Hi sebbe,
no I have not made my own test chart. I just thought I could use the full Passport target rather than just the cc24 part. - I have looked at the make-testchart command, it does not answer my question, nor does testchart-ff, which I have used for flat-fielding. -
Well if Anders is satisfied with the cc24, so am I, I guess...
Good light!
The layout.json format currently does not support "complex" layouts like the ColorChecker Passport, so you'll have to satisfy with the cc24 part for now. I've made some simulations and really adding those extra won't make much of a difference as they are in a similar color range so I have not prioritized to support it.
If you want a real difference you should have a target which can do super-saturated colors like the CCSG, but it's very hard to shoot without significant glare issues.

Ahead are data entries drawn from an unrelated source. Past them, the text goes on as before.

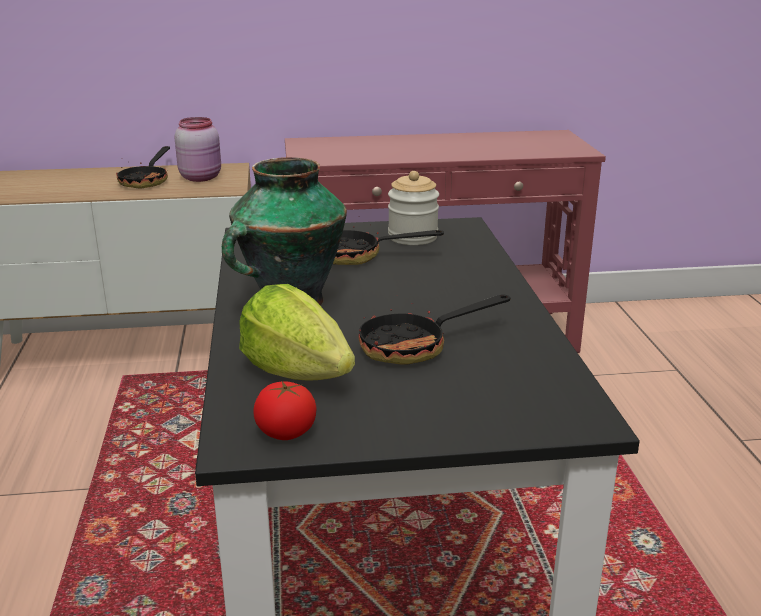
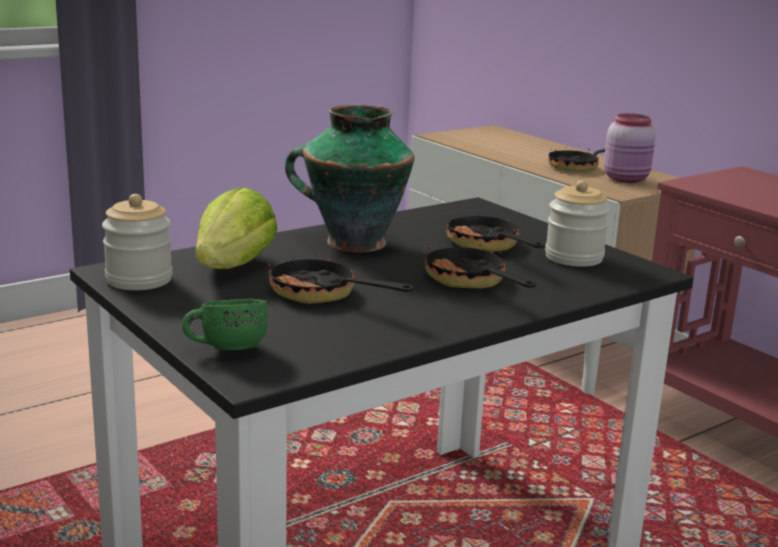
camera: 60 degrees right, 5 degrees down
tomato [253,381,317,440] -> jar [102,194,173,290]
none -> green mug [182,299,267,350]
none -> frying pan [422,242,536,289]

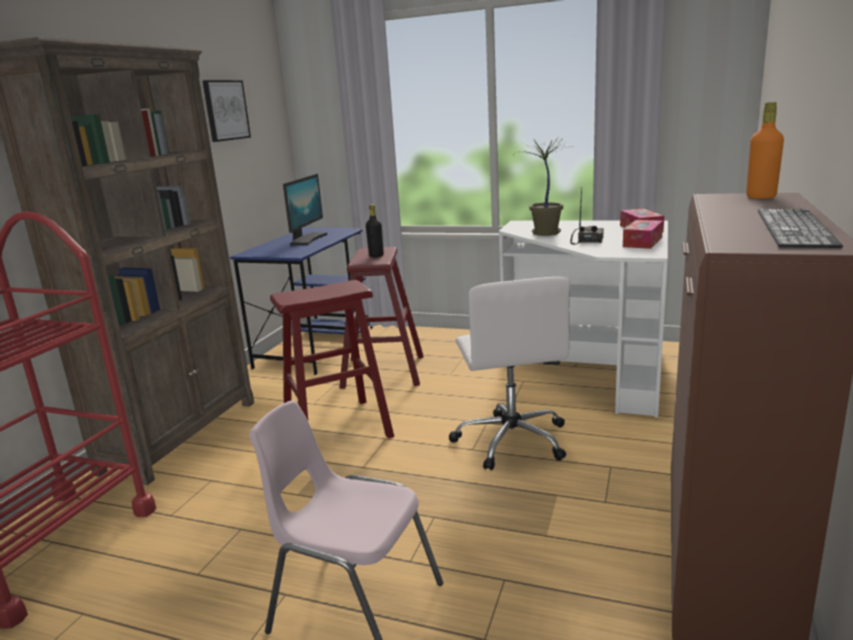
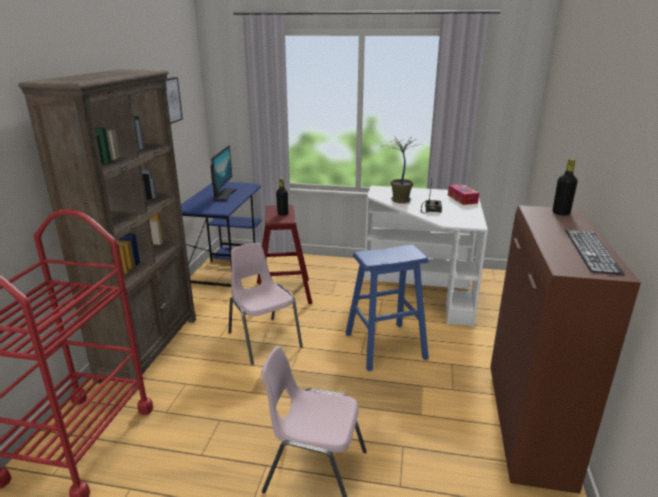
camera: 10 degrees left, 5 degrees up
red stool [270,280,394,439] -> pink chair [228,243,303,365]
white office chair [449,277,570,470] -> blue stool [345,245,429,371]
tissue box [623,220,663,249] -> none
orange bottle [746,102,784,199] -> black bottle [553,159,578,215]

A large amount of patches may be worthwhile if you do high end reproduction work, and then the patches should match the artwork you're copying, but if you make a profile for generic all-around use there's little gain to even go beyond the CC24.
What makes bundled profiles different between manufactures (Lightroom vs Capture One etc) is custom looks and optimization tradeoffs and how they apply the contrast curve, gamut compression etc. The actual target used doesn't have that large impact. DCamProf has it's "neutral tone reproduction operator" that is central to how its profiles looks, and with look operators you can apply some custom changes if you like.
One should worry more about making as well made shot as possible to reduce "measurement errors" rather than having lots of patches.